__Testo fornito__:
▬▬▬▬▬▬▬▬▬▬

La Regione Siciliana interviene con una misura strutturale per sostenere il comparto agricolo, sempre più esposto agli effetti dei cambiamenti climatici. L’assessore all’Agricoltura Luca Sammartino annuncia l’avvio del progetto “Sicilia – Agricoltura Protetta”, un piano che mette a disposizione quattro milioni di euro di fondi regionali previsti dalla Legge di Stabilità per garantire una copertura assicurativa agevolata contro i danni causati da eventi climatici estremi.
Le dichiarazioni di Sammartino
“Di fronte all’emergenza climatica e all’impatto devastante di siccità, gelate e alluvioni che negli ultimi anni hanno messo a dura prova le produzioni dell’Isola – spiega Sammartino – abbiamo deciso di agire con concretezza. Grazie all’intesa con gli istituti assicurativi, sosteniamo direttamente le imprese agricole, offrendo strumenti immediati per proteggere il lavoro e il patrimonio dei produttori”.
Il Piano che integra risorse regionali ed europee
Il piano integra risorse regionali ed europee e consente agli agricoltori siciliani di beneficiare di un abbattimento fino al 70% dei costi delle polizze agevolate contro i rischi catastrofali. Per le polizze integrative, la copertura può arrivare fino al 100%, rendendo la gestione del rischio uno strumento realmente accessibile. La misura interessa i principali comparti produttivi dell’Isola: agrumi, cereali, frutta, olivo e vite, settori che negli ultimi anni hanno registrato perdite significative a causa delle condizioni meteo avverse.
La campagna invernale 2026/2027
Il progetto è operativo per la campagna invernale 2026/2027, con adesioni aperte fino al 31 ottobre per le colture autunno‑invernali. L’obiettivo è garantire una protezione capillare e tempestiva, in un contesto in cui gli eventi climatici estremi sono sempre più frequenti e imprevedibili.
“La politica deve dare risposte immediate e concrete a chi lavora la terra – aggiunge l’assessore –. Non possiamo permettere che fenomeni climatici estremi continuino a mettere in ginocchio la nostra agricoltura. Con questa misura abbattiamo i costi aziendali e mettiamo in sicurezza il lavoro dei produttori. È una scelta politica chiara che punta sulla stabilità e sul futuro del settore agricolo siciliano, trasformando la gestione del rischio in uno strumento moderno e sostenibile”.

▬▬▬▬▬▬▬▬▬▬

Dati estratti da una raccolta
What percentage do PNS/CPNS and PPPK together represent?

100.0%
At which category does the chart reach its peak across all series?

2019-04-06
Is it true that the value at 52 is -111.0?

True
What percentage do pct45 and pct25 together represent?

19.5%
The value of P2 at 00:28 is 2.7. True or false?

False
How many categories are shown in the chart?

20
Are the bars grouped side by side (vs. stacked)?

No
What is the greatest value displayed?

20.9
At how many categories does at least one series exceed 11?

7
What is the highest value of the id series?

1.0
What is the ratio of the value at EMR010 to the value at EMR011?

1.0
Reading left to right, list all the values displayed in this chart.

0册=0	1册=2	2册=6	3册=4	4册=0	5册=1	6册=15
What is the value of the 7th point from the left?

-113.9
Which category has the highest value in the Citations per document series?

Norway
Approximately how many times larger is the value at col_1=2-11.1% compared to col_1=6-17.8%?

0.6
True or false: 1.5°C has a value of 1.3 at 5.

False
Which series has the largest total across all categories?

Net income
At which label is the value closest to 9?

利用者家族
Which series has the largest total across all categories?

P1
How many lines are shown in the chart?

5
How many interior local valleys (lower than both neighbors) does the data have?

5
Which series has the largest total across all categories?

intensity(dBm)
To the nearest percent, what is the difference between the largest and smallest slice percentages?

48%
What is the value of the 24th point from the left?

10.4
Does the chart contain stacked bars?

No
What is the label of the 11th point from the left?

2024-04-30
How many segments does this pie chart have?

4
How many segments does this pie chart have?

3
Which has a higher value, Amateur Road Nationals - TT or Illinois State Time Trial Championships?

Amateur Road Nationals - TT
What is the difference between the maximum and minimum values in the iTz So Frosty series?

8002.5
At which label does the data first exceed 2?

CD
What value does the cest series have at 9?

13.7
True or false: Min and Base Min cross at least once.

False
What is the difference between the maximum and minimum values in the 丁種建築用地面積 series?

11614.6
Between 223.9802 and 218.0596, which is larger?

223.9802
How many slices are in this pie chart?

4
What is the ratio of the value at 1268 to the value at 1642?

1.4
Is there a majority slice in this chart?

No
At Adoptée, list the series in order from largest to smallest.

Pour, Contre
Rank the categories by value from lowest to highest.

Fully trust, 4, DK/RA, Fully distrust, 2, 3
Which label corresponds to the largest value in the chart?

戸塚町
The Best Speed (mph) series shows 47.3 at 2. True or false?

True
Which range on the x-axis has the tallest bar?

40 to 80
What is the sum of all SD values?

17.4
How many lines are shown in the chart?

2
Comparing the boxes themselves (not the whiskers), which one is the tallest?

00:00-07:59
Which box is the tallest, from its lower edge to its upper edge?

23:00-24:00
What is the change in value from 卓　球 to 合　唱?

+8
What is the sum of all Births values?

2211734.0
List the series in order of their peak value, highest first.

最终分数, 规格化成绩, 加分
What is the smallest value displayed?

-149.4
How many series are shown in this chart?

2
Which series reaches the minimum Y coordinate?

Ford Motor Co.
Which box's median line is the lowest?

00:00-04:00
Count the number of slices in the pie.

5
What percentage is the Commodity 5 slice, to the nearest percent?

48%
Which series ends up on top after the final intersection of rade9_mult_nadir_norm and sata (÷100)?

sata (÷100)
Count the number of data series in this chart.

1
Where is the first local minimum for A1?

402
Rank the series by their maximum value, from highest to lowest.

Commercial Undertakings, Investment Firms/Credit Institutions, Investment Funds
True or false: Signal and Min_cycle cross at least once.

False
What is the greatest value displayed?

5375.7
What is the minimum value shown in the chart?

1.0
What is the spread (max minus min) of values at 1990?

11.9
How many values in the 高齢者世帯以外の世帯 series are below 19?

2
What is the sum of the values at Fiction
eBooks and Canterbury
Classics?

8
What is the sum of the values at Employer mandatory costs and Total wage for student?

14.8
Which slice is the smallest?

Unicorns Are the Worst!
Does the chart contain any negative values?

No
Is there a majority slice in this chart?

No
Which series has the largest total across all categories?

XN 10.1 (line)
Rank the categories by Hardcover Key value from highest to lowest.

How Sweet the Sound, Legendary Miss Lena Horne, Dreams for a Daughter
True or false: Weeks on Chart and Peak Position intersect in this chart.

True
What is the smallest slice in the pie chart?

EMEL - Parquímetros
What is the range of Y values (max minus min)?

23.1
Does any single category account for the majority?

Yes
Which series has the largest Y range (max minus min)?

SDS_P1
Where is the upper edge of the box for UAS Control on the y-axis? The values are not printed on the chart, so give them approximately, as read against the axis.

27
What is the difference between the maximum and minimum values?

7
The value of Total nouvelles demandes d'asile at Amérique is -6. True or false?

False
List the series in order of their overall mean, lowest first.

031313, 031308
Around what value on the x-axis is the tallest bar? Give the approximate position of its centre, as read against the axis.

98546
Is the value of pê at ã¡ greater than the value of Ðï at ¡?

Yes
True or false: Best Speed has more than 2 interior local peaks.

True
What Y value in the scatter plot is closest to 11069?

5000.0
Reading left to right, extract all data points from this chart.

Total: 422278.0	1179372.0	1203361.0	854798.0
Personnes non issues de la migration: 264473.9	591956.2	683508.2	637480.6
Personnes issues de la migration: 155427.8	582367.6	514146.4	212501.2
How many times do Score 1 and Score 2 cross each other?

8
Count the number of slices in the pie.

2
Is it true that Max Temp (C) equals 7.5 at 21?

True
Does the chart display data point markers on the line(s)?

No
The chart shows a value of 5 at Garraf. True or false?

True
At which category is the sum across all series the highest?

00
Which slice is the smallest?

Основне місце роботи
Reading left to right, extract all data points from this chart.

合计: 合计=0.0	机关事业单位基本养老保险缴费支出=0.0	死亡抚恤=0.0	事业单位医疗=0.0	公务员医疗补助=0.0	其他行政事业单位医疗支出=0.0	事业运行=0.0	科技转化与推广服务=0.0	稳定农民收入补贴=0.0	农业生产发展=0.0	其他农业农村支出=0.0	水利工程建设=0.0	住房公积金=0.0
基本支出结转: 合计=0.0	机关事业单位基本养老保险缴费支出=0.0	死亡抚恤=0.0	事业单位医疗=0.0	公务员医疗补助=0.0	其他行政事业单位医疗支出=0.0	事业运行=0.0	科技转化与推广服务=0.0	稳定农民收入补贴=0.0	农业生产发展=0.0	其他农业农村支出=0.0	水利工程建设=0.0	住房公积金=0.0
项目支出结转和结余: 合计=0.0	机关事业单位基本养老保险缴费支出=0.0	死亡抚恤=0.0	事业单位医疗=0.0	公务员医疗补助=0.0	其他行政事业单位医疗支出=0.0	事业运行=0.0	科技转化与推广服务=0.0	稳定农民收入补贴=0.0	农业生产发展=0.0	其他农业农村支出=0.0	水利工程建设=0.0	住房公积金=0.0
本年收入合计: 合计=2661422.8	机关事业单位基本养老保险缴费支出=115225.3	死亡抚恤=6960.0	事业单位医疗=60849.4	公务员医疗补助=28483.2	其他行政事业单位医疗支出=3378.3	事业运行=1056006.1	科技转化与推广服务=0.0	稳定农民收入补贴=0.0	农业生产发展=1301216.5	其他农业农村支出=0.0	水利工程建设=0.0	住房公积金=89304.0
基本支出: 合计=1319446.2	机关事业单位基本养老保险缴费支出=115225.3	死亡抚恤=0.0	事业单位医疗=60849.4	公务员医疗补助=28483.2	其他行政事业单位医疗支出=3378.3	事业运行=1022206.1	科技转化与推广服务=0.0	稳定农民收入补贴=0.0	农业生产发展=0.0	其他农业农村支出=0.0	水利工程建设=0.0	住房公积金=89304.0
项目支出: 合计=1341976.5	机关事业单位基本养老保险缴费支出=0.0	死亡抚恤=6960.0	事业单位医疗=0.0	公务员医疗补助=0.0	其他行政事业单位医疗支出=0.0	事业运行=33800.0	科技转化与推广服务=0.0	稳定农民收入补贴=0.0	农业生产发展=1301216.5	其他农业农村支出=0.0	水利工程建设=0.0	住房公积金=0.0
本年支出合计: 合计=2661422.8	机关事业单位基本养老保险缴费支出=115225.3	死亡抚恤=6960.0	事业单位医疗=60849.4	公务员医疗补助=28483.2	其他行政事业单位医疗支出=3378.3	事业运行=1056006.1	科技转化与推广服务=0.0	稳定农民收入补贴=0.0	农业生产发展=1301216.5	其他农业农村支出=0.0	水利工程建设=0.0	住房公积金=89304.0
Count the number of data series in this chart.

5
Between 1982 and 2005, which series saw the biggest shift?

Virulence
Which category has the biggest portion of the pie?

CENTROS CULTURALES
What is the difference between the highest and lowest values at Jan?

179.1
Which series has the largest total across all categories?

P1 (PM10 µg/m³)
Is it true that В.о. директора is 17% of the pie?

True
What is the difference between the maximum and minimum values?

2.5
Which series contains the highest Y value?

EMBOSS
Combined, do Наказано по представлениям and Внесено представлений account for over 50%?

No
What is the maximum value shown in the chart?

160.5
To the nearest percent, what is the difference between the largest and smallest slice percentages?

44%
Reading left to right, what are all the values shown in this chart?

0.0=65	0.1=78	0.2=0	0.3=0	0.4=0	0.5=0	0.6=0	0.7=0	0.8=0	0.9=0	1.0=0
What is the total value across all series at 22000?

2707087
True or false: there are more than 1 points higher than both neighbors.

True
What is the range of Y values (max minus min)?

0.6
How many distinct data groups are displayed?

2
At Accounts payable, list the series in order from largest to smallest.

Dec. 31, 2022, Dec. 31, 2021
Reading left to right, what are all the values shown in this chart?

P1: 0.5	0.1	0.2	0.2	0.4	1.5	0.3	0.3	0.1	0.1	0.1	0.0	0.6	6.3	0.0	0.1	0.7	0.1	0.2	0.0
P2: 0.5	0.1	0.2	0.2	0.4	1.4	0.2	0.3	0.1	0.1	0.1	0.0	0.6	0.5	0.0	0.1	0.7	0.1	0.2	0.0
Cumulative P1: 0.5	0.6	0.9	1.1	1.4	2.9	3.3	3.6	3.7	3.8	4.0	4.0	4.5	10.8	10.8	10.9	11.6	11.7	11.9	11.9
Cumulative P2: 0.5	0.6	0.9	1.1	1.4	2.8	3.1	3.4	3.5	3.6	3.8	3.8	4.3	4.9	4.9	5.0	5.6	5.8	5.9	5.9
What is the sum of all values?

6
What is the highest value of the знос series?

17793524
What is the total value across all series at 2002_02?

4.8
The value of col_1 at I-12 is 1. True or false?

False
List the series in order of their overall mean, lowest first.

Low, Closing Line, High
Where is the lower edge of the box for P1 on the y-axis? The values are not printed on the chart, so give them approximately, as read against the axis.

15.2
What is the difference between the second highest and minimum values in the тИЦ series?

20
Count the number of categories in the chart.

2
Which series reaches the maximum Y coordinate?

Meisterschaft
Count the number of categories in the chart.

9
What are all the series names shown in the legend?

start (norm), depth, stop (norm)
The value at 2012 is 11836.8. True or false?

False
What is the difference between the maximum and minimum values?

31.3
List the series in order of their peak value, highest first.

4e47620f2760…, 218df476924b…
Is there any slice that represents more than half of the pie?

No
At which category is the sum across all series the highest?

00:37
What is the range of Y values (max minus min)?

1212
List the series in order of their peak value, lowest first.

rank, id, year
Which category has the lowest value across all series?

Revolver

▬▬▬▬▬▬▬▬▬▬

__Verifica la comprensione__:
**a.** Stabilisci se ciascuna affermazione concorda con il testo fornito. Rispondi sì o no e cita le parole esatte del testo che lo determinano: (i) il progetto mette a disposizione quattro milioni di euro di fondi regionali; (ii) per le polizze integrative la copertura arriva al massimo al 70%; (iii) le adesioni restano aperte fino al 30 novembre.
**b.** Ripeti parola per parola il passo del testo fornito che parte da "La Regione Siciliana" e prosegue fino a "eventi climatici estremi.".
**c.** Secondo il testo fornito, perché la misura interessa proprio agrumi, cereali, frutta, olivo e vite? Rispondi in una-tre frasi.

__Insieme delle risposte__:
**a.**
(i) Sì: "quattro milioni di euro di fondi regionali".
(ii) No: "Per le polizze integrative, la copertura può arrivare fino al 100%".
(iii) No: "adesioni aperte fino al 31 ottobre".

**b.**
La Regione Siciliana interviene con una misura strutturale per sostenere il comparto agricolo, sempre più esposto agli effetti dei cambiamenti climatici. L’assessore all’Agricoltura Luca Sammartino annuncia l’avvio del progetto “Sicilia – Agricoltura Protetta”, un piano che mette a disposizione quattro milioni di euro di fondi regionali previsti dalla Legge di Stabilità per garantire una copertura assicurativa agevolata contro i danni causati da eventi climatici estremi.

**c.** Sono i principali comparti produttivi dell'Isola. Negli ultimi anni hanno registrato perdite significative a causa delle condizioni meteo avverse.